Activity:
Write out each line of the listing as it stands, without the images.
Data provided: Begin
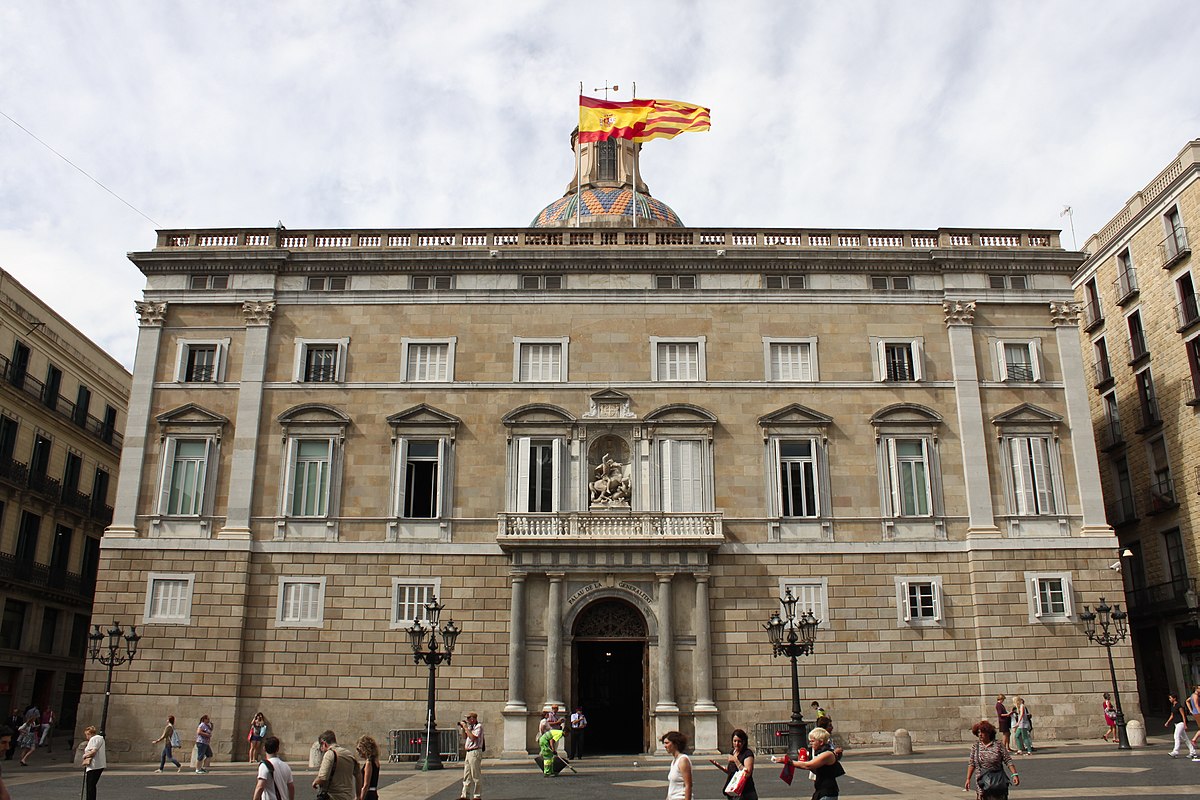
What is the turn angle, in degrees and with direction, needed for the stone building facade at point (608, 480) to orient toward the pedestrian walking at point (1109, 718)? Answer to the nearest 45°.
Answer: approximately 90° to its left

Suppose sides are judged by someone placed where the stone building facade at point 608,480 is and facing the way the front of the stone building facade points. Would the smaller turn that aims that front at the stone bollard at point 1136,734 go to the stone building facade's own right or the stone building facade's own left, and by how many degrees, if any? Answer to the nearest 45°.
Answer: approximately 90° to the stone building facade's own left

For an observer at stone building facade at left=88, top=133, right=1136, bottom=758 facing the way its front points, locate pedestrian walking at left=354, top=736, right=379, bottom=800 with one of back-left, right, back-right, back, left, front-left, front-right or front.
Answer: front

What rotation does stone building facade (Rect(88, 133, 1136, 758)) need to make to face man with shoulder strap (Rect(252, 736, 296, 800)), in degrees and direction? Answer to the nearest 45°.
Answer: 0° — it already faces them

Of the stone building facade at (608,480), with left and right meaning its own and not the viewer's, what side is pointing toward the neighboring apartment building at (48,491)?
right

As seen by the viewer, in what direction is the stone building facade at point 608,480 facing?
toward the camera
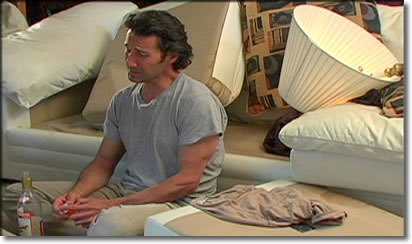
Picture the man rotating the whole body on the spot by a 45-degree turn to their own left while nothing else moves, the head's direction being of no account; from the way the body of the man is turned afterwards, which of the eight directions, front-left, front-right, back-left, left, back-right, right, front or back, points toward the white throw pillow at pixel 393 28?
left

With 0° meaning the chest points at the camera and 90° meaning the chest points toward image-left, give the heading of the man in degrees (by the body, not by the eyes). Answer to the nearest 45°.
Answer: approximately 45°

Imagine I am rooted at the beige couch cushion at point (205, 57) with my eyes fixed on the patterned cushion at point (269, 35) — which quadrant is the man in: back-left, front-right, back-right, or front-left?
back-right

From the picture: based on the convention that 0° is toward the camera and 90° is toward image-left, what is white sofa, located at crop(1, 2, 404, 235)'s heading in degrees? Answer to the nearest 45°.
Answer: approximately 0°
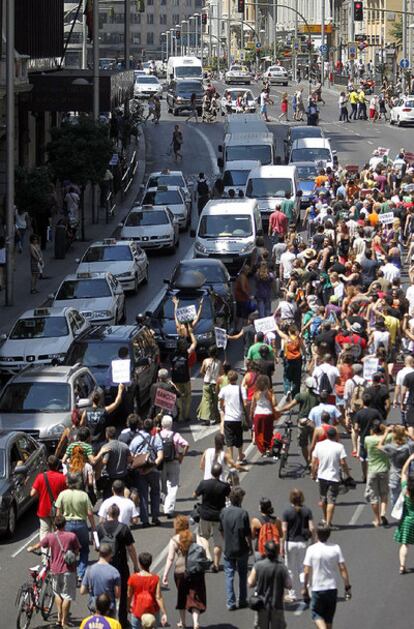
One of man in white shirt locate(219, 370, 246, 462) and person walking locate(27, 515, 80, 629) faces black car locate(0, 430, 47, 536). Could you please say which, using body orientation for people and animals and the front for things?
the person walking

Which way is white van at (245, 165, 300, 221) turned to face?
toward the camera

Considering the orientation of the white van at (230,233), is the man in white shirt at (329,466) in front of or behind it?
in front

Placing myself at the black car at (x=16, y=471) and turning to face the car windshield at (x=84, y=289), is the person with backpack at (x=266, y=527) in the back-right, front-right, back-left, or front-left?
back-right

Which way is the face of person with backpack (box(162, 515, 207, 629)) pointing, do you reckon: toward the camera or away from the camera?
away from the camera

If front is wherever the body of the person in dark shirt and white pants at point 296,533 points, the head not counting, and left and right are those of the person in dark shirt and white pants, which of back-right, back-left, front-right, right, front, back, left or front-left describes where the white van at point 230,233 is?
front

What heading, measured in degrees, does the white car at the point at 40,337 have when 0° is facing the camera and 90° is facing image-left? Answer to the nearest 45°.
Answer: approximately 45°

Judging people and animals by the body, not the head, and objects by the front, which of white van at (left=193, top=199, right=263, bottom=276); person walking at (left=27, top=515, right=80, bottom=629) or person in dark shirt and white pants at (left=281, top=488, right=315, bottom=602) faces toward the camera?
the white van

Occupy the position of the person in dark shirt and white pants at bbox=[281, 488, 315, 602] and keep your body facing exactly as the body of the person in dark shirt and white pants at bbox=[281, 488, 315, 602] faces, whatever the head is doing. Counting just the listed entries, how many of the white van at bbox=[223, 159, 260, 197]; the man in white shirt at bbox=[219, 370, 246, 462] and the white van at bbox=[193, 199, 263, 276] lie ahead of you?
3

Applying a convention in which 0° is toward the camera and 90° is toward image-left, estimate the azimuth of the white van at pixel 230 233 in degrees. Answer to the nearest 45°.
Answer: approximately 0°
Data provided: End
Answer section:
What is the turn angle, in degrees and with direction, needed for the stone building facade at point (608, 480) to orient toward the pedestrian walking at point (1109, 718)? Answer to the nearest 45°.
Answer: approximately 90° to its left

Suppose sides are judged by someone placed where the stone building facade at point 608,480 is and facing the way the front of the stone building facade points. Would the smaller turn that aims that front at the stone bollard at point 1136,734 go to the stone building facade's own right or the stone building facade's own left, and by how many degrees, if any? Answer to the nearest 45°.
Answer: approximately 90° to the stone building facade's own left

For an observer at stone building facade at left=88, top=133, right=1136, bottom=758 facing the way its front points, locate pedestrian walking at left=354, top=736, right=379, bottom=800 with one of back-left, right, back-right, back, left, front-left, front-right or front.
Answer: front

What rotation does stone building facade (Rect(88, 133, 1136, 758)) need to make to face man with shoulder strap (Rect(252, 736, 296, 800)), in degrees and direction? Answer to the nearest 45°.
Answer: 0° — it already faces them

Of the stone building facade at (608,480), with left and right meaning its own and not the viewer's, what side is pointing toward the neighboring apartment building at (48,491)?
right

As seen by the viewer, in what direction is the stone building facade at point 608,480 facing?
toward the camera
Picture the man rotating the whole body on the spot by a 45-degree turn to their own left while nothing else moves, the head's direction being of no account; from the way the body of the man is turned afterwards, which of the eight directions, front-left, front-right, back-left, left, back-right, right, front or back, points toward the white throw pillow at pixel 393 28?
left

With 0° meaning the chest points at the camera and 90° meaning the chest points toward image-left, give the heading of the man in degrees (by the body, not by the eyes). Answer to the nearest 45°.
Answer: approximately 45°

Imagine I am rooted at the beige couch cushion at point (205, 57) with my eyes fixed on the patterned cushion at point (269, 35) — which quadrant is the man in: back-left, front-right, back-right, or front-left?
back-right

From the picture: based on the convention that 0° is toward the camera and 90° is toward image-left, what is white sofa, located at crop(1, 2, 404, 235)'s heading in degrees? Answer to the nearest 45°.
Answer: approximately 0°
One of man in white shirt locate(219, 370, 246, 462) and person walking locate(27, 515, 80, 629) faces black car locate(0, 430, 47, 536). Could you please say which, using body orientation for people and animals and the front for things?
the person walking

Which way is white van at (245, 165, 300, 221) turned to face?
toward the camera

Considering the orientation of the white van at (230,233), is the man in white shirt at (329,466) in front of or behind it?
in front

Placing myself at the black car at (x=16, y=471) and turning to face the car windshield at (x=84, y=289), is the person with backpack at (x=266, y=527) in the back-right, front-right, back-left, or front-left?
back-right

Which way is the face of person with backpack (box(162, 515, 207, 629)) pointing, do you reckon: toward the camera or away from the camera?
away from the camera

If front is wherever the body of the person in dark shirt and white pants at point 296,533 points, the head not counting, and left and right are those of the person in dark shirt and white pants, which of back-right, back-left, front-right, right, front, back, left or front-left describes where the white van at point 230,233 is?
front

What heading, measured in degrees, does the white car at the point at 40,337 have when 0° is facing the camera and 90° is facing image-left? Answer to the nearest 45°.
Answer: approximately 45°

Judging people and animals by the body, not the head, and objects by the front, which of white van at (left=193, top=199, right=263, bottom=276); person walking at (left=27, top=515, right=80, bottom=629) or person in dark shirt and white pants at (left=281, top=488, right=315, bottom=602) faces toward the camera?
the white van

Occupy the position of the person in dark shirt and white pants at bbox=[281, 488, 315, 602] and keep your body facing exactly as the body of the person in dark shirt and white pants at bbox=[281, 488, 315, 602] faces, whatever the head is doing. Counting just the listed entries, how many of the white van at bbox=[223, 159, 260, 197]; the man in white shirt at bbox=[219, 370, 246, 462] and the white van at bbox=[193, 199, 263, 276] lie ahead of you?
3

Applying a convention in which 0° is toward the camera and 90° is toward image-left, estimate the azimuth of the white van at pixel 230 233 in degrees. Answer to the nearest 45°.
Answer: approximately 0°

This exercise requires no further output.